* **Task prompt**
When a line in the data below includes "KiCad", pick it out and copy it.

Machine-readable hardware designs:

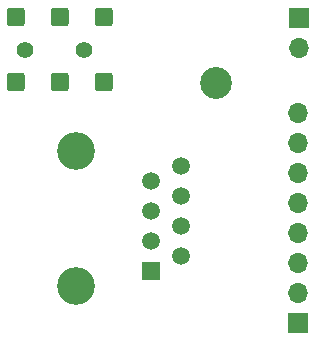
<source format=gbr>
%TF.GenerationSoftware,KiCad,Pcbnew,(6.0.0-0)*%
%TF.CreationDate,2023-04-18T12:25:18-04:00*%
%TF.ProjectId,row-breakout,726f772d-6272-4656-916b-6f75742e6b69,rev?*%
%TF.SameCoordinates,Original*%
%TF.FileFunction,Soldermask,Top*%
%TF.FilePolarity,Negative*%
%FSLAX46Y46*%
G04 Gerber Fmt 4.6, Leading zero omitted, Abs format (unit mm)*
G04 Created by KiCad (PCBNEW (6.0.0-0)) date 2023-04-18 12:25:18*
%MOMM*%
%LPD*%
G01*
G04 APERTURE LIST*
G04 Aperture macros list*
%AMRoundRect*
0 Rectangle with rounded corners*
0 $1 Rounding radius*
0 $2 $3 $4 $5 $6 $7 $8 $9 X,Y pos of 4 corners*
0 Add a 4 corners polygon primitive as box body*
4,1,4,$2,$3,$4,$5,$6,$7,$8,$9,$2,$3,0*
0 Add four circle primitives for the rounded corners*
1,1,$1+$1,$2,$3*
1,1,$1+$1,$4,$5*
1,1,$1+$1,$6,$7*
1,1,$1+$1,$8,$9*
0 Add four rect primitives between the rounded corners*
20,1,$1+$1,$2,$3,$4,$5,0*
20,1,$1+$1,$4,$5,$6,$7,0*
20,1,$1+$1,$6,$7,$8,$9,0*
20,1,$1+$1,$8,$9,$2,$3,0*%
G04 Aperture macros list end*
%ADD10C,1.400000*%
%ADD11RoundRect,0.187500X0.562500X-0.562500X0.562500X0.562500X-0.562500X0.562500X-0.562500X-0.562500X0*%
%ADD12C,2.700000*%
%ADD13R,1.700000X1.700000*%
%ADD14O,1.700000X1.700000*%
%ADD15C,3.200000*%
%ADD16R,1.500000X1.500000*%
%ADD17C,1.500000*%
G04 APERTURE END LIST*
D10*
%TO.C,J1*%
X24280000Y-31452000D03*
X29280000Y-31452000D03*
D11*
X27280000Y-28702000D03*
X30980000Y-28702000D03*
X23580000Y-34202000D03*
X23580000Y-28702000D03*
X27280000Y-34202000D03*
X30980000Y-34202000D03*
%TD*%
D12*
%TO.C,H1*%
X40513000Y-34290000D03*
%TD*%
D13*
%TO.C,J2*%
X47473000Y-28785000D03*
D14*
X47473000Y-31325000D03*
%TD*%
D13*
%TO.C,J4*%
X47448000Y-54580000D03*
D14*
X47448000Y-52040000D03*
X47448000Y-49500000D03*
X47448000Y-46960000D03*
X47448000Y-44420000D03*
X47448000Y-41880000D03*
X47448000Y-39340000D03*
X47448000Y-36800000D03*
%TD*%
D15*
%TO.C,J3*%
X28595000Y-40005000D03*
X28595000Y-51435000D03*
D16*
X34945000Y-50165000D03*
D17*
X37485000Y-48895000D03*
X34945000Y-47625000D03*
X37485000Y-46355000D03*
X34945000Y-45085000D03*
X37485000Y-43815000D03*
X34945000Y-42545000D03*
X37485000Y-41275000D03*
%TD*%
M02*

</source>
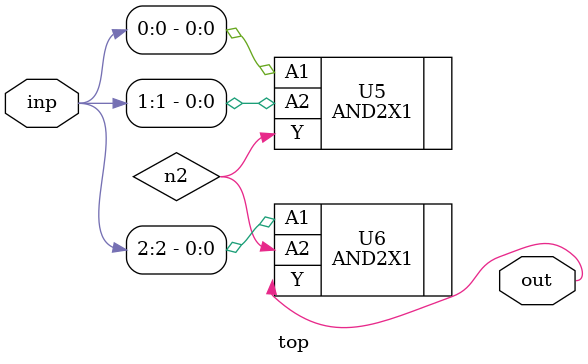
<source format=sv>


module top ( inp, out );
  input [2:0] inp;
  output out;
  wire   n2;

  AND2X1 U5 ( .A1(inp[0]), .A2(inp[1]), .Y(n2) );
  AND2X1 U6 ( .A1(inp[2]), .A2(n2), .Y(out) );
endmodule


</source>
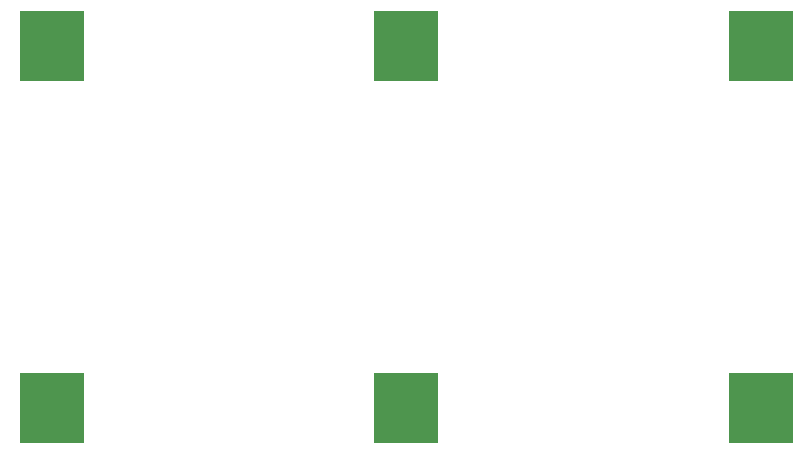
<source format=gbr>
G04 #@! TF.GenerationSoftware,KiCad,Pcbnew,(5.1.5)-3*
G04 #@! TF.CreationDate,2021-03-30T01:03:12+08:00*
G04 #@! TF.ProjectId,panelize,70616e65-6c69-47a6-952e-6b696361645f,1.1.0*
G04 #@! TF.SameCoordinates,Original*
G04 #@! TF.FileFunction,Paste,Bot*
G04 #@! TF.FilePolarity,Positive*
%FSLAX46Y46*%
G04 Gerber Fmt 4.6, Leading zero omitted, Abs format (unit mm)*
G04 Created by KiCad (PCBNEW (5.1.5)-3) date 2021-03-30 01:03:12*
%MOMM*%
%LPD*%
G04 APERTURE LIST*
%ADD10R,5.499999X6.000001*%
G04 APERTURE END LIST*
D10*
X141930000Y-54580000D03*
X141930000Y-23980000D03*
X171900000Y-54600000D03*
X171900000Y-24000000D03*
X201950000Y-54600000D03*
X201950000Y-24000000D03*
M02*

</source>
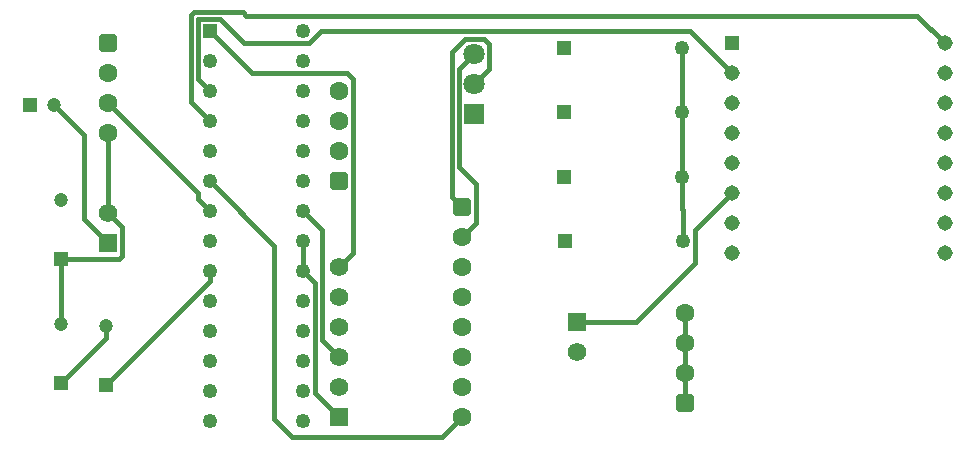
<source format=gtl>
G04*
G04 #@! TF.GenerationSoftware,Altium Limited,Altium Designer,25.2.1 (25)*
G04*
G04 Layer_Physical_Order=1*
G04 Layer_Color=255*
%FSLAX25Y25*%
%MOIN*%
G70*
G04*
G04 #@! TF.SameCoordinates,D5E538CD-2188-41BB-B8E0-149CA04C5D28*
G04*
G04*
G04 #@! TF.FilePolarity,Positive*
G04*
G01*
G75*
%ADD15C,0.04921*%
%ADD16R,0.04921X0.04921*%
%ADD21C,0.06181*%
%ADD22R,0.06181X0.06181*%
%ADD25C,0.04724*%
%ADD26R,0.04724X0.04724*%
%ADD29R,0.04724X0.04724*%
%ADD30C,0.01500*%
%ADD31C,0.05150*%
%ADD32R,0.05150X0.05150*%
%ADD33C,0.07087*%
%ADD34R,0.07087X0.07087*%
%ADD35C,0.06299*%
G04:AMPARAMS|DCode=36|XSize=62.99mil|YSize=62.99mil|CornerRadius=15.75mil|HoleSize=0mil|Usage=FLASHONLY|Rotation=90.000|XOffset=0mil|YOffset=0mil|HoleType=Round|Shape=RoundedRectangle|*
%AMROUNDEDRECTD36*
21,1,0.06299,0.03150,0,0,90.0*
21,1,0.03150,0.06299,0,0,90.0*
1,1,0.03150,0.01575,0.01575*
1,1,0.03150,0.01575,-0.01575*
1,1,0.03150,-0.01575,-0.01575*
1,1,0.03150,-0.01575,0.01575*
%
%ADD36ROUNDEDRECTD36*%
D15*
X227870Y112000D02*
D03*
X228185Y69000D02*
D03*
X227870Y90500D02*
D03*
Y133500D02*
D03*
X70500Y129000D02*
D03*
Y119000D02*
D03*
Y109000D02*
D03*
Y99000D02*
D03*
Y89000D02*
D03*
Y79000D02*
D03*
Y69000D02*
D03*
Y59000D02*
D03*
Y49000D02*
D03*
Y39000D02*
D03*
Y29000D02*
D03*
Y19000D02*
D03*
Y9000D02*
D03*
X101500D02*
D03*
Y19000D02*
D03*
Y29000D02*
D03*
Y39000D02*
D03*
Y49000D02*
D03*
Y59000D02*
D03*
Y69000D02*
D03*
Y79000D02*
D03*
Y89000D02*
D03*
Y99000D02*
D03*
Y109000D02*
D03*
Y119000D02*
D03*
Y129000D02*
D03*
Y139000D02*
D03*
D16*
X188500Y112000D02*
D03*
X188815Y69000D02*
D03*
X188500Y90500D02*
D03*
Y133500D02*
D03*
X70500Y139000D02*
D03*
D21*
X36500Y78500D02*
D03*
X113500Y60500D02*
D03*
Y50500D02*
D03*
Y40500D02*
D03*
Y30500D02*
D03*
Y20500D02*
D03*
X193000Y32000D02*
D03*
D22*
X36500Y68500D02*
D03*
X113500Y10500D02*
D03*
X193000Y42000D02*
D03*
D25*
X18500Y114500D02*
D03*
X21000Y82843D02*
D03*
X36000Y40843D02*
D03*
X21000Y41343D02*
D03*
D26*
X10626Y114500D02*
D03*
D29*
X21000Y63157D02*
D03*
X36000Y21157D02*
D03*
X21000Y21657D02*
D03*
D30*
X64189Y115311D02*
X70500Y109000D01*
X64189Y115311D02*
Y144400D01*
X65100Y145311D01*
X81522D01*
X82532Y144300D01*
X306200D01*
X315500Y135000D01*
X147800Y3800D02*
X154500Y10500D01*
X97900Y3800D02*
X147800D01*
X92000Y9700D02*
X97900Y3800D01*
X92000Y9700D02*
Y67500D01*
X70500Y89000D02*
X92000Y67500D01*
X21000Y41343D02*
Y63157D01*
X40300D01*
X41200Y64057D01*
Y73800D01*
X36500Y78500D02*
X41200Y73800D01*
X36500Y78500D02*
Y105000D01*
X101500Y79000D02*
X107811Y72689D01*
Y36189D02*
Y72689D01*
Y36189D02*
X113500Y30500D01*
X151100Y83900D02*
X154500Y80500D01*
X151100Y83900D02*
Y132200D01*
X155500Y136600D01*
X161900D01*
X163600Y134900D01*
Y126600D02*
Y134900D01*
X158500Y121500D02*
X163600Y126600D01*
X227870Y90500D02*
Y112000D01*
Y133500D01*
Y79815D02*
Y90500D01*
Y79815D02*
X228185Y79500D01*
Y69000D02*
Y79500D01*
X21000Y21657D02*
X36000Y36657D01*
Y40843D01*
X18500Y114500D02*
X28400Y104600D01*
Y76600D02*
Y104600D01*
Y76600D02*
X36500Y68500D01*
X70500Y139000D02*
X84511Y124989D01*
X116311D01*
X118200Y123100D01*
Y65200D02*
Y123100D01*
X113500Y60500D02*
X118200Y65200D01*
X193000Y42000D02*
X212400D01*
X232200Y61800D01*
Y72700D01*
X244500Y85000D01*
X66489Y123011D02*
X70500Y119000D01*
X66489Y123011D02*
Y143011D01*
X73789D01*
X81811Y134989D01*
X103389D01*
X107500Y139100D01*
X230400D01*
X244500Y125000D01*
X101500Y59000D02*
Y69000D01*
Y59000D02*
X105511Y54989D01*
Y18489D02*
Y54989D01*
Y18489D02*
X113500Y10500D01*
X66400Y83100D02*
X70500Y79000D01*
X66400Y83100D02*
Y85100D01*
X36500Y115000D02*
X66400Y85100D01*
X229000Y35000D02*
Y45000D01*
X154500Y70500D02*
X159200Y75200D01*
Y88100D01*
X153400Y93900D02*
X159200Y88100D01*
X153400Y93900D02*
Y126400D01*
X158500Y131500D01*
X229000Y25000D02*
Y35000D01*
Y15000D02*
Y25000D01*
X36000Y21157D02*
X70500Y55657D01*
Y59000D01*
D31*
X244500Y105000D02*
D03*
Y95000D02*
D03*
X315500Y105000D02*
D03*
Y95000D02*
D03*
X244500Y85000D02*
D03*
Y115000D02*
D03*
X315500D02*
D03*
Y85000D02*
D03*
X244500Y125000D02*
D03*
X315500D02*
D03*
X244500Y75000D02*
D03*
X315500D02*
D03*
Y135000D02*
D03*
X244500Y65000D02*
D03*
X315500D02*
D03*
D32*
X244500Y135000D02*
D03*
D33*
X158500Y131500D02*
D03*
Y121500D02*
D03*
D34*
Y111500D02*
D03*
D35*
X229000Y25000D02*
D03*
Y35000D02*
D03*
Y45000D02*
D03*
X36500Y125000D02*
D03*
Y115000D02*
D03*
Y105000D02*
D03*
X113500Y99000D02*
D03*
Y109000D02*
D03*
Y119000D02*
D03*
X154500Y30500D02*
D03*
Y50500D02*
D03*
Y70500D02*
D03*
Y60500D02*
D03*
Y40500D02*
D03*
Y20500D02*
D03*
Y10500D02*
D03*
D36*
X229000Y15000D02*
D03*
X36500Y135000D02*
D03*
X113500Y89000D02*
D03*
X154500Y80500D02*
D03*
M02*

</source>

...

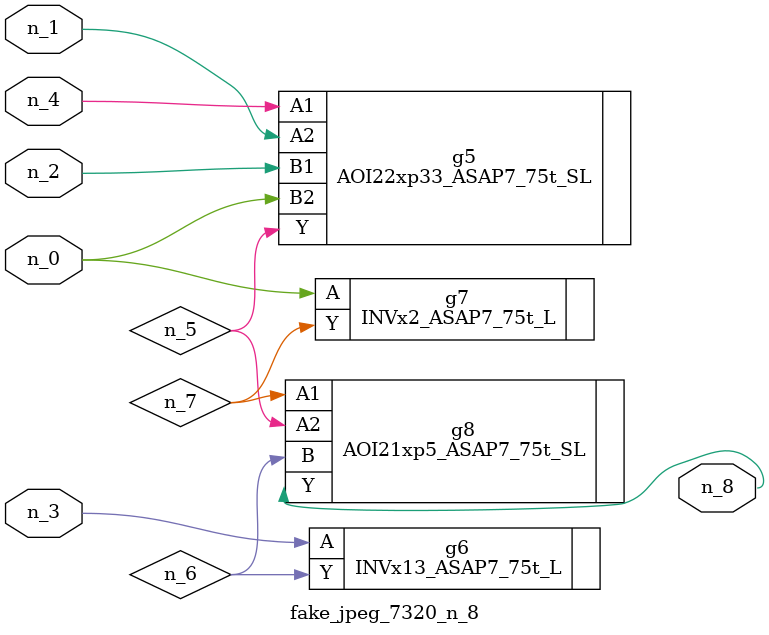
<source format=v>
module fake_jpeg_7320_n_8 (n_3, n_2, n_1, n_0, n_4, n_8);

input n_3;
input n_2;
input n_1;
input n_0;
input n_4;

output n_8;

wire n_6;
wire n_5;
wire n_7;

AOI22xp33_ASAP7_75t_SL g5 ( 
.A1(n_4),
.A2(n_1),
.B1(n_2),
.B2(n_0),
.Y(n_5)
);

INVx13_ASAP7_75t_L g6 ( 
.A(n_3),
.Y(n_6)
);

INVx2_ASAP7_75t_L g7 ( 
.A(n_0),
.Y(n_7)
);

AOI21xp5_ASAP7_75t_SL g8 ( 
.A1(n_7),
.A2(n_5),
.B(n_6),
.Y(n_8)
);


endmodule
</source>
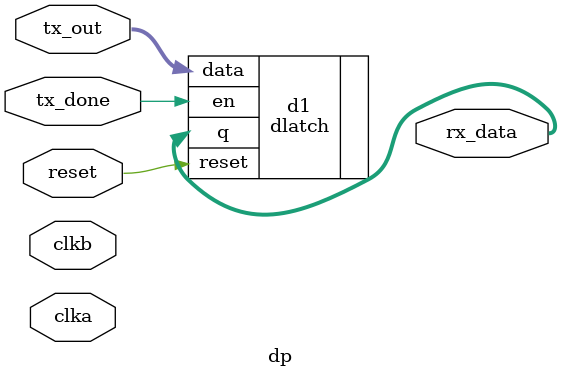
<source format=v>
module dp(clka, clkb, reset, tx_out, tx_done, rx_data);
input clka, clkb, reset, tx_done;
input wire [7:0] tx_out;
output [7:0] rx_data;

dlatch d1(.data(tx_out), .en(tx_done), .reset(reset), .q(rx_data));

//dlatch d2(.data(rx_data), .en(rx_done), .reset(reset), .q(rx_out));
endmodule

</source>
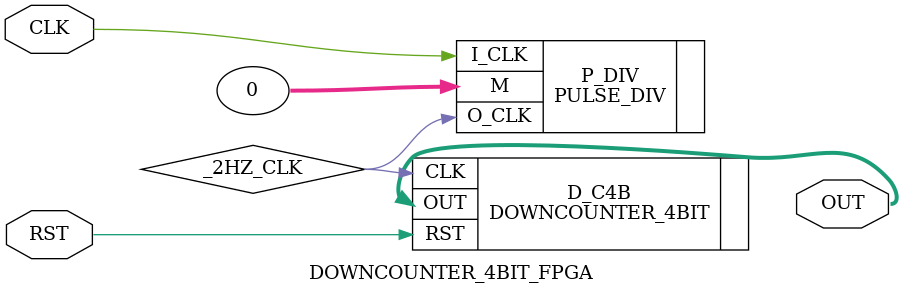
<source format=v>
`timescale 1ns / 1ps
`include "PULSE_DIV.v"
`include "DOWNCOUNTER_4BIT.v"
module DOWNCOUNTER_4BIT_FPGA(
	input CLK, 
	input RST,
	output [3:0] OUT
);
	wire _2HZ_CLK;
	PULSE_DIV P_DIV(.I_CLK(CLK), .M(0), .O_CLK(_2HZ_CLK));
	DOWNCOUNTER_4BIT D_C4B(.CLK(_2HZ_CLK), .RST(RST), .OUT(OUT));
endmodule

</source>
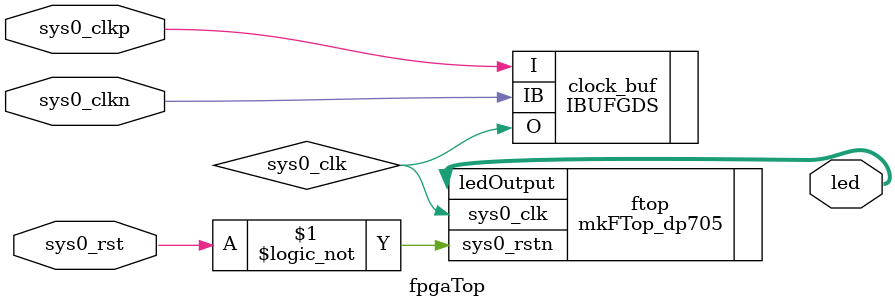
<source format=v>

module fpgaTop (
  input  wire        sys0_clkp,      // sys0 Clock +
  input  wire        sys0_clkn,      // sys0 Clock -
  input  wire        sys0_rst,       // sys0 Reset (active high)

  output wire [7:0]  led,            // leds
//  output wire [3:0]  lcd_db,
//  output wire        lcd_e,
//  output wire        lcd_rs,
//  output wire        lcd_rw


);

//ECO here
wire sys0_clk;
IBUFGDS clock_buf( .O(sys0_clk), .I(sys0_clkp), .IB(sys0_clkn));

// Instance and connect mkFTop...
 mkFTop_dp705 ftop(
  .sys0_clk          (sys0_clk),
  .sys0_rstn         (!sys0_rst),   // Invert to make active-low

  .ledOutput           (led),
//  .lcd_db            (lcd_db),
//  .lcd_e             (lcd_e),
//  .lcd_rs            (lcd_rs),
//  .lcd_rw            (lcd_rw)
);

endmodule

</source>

* **Expected output**
%TF.GenerationSoftware,KiCad,Pcbnew,(6.0.0-0)*%
G04 Created by KiCad (PCBNEW (6.0.0-0)) date 2023-04-18 12:25:18*
G04 #@! TF.GenerationSoftware,KiCad,Pcbnew,(5.1.5)-3*
G04 Created by KiCad (PCBNEW (5.1.5)-3) date 2021-03-30 01:03:12*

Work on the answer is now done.